Start Provided records

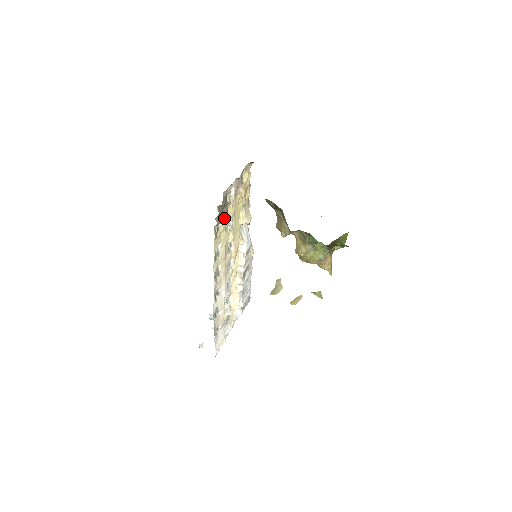
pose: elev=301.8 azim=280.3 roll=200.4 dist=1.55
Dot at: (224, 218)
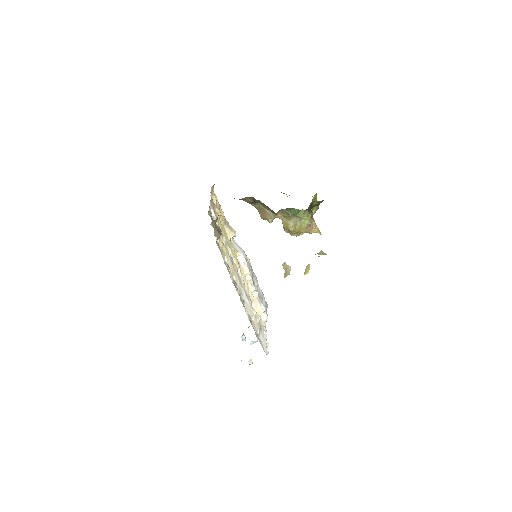
Dot at: (219, 232)
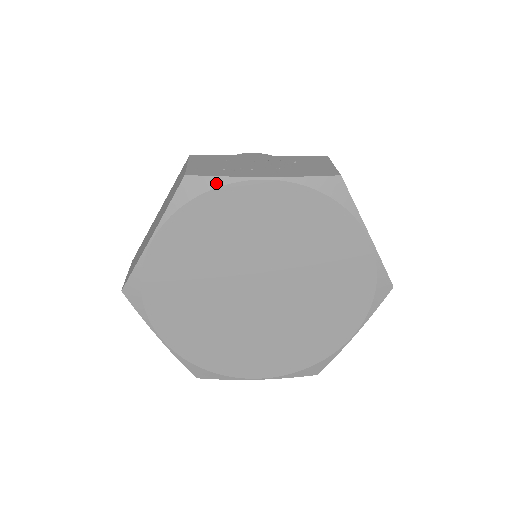
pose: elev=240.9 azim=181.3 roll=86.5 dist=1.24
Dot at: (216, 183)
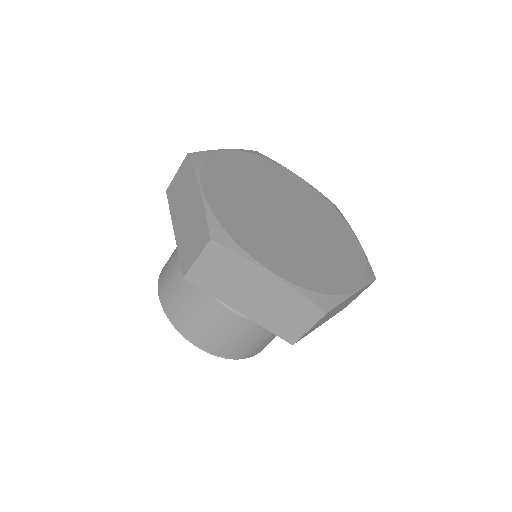
Dot at: (208, 153)
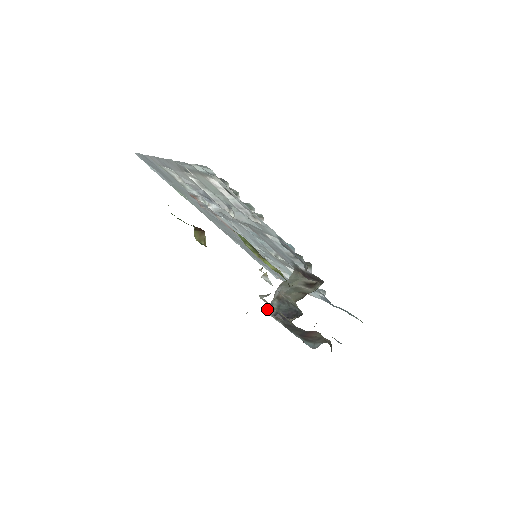
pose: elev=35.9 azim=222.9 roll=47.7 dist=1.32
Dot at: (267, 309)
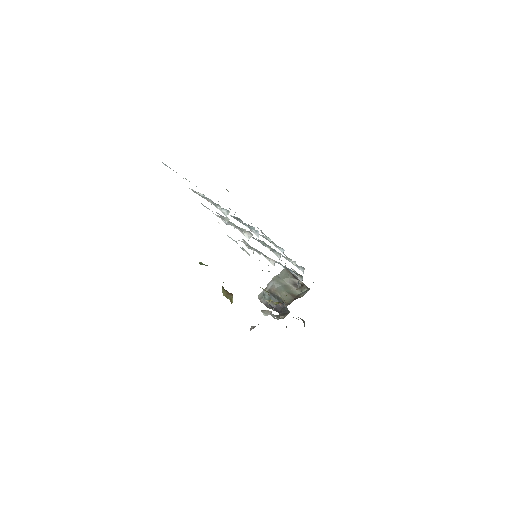
Dot at: (259, 296)
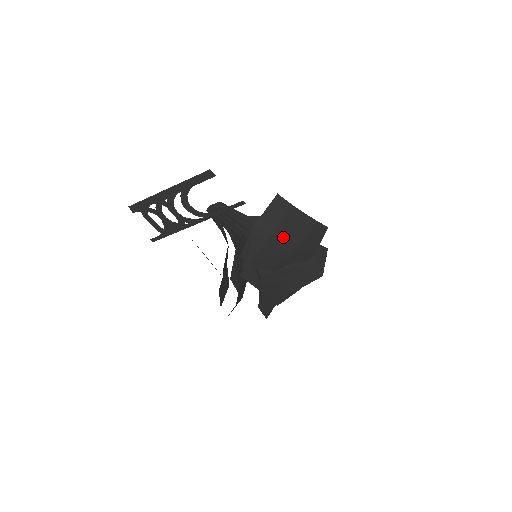
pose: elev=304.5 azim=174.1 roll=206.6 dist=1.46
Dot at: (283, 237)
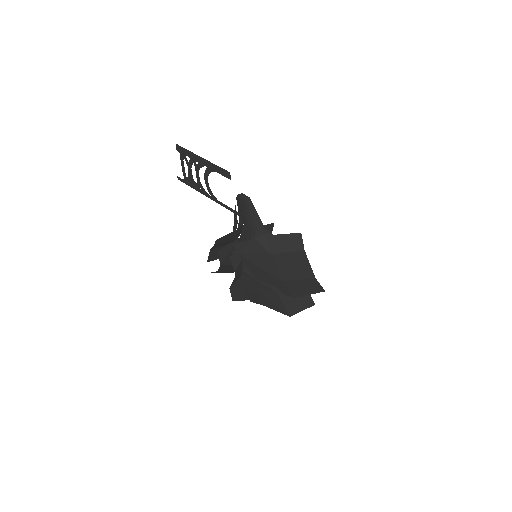
Dot at: (278, 263)
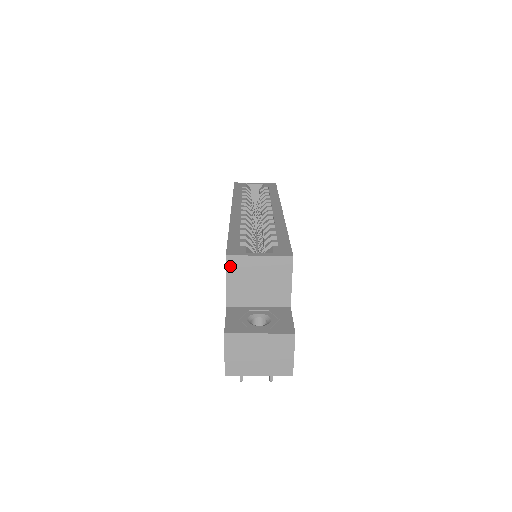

End Provided records

What is being asked ::
Reproduce the records from their beginning through the line containing "Dot at: (259, 296)", inclusive, omitting the pictures. Shift each coordinate of the matched point in the second view by -102, and leave every other line unchanged.

Expected output ::
pose: elev=301.8 azim=280.3 roll=200.4 dist=1.55
Dot at: (224, 218)
Dot at: (117, 130)
pose: elev=240.9 azim=181.3 roll=86.5 dist=1.24
Dot at: (216, 183)
Dot at: (106, 51)
pose: elev=35.9 azim=222.9 roll=47.7 dist=1.32
Dot at: (267, 309)
Dot at: (157, 194)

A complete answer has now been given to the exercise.